Policy Optimization in a Noisy Neighborhood: On Return Landscapes in Continuous Control
Nate Rahn, Pierluca D'Oro, Harley Wiltzer, Pierre-Luc Bacon, Marc G. Bellemare
TL;DR
This work investigates why deep RL in continuous control is unstable by examining the return landscape $R(\boldsymbol{\theta})$, the mapping from policy parameters to returns from a fixed initial state. By adopting a distributional view and focusing on post-update return distributions, it uncovers noisy neighborhoods, long left tails, and failure-prone regions, and introduces left-tail probability and CVaR-based rejection to navigate toward smoother regions. It further shows that policies from the same training run can be connected by simple, valley-free paths, while cross-run interpolations may encounter low-return regions, suggesting both fragility and opportunities for stabilization. The proposed distribution-aware approach improves robustness with modest computation by selectively rejecting updates that would reduce stability, offering a new lens for evaluation and design of reliable continuous-control RL systems.
Abstract
Deep reinforcement learning agents for continuous control are known to exhibit significant instability in their performance over time.
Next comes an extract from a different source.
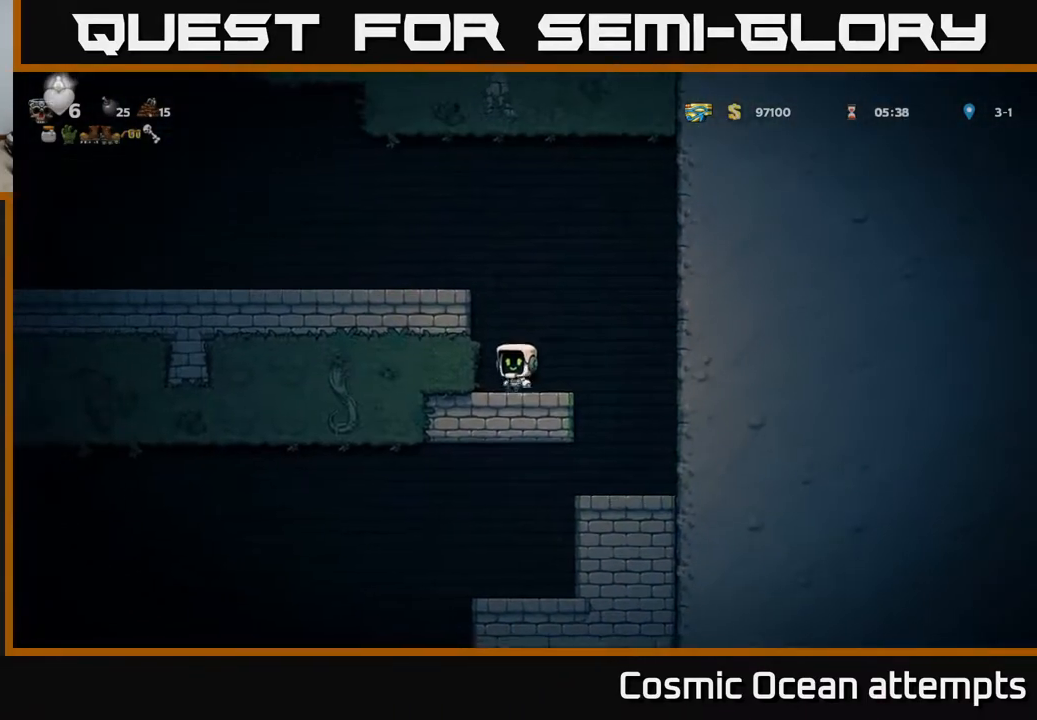
{"buttons": ["DPAD_LEFT"], "left_stick": "center", "events": [[50, "DPAD_LEFT", "down"], [233, "A", "up"]]}
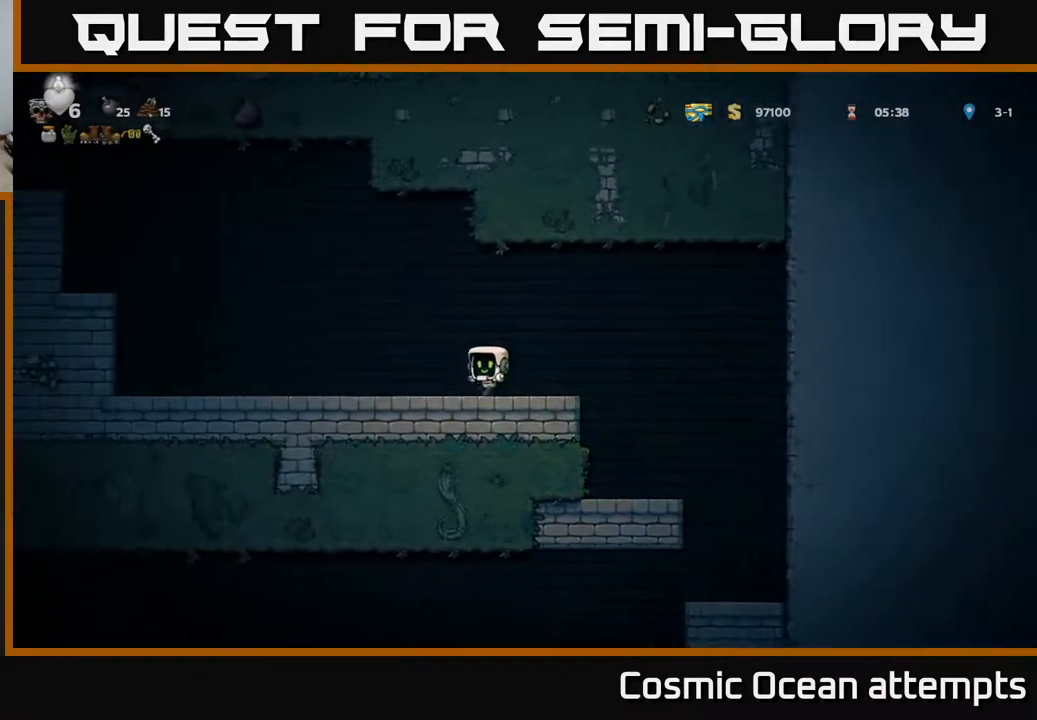
{"buttons": [], "left_stick": "center", "events": [[67, "A", "down"], [433, "DPAD_LEFT", "up"], [450, "A", "up"]]}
In this work, we provide a fresh perspective on these behaviors by studying the return landscape: the mapping between a policy and a return. We find that popular algorithms traverse noisy neighborhoods of this landscape, in which a single update to the policy parameters leads to a wide range of returns. By taking a distributional view of these returns, we map the landscape, characterizing failure-prone regions of policy space and revealing a hidden dimension of policy quality. We show that the landscape exhibits surprising structure by finding simple paths in parameter space which improve the stability of a policy. To conclude, we develop a distribution-aware procedure which finds such paths, navigating away from noisy neighborhoods in order to improve the robustness of a policy. Taken together, our results provide new insight into the optimization, evaluation, and design of agents.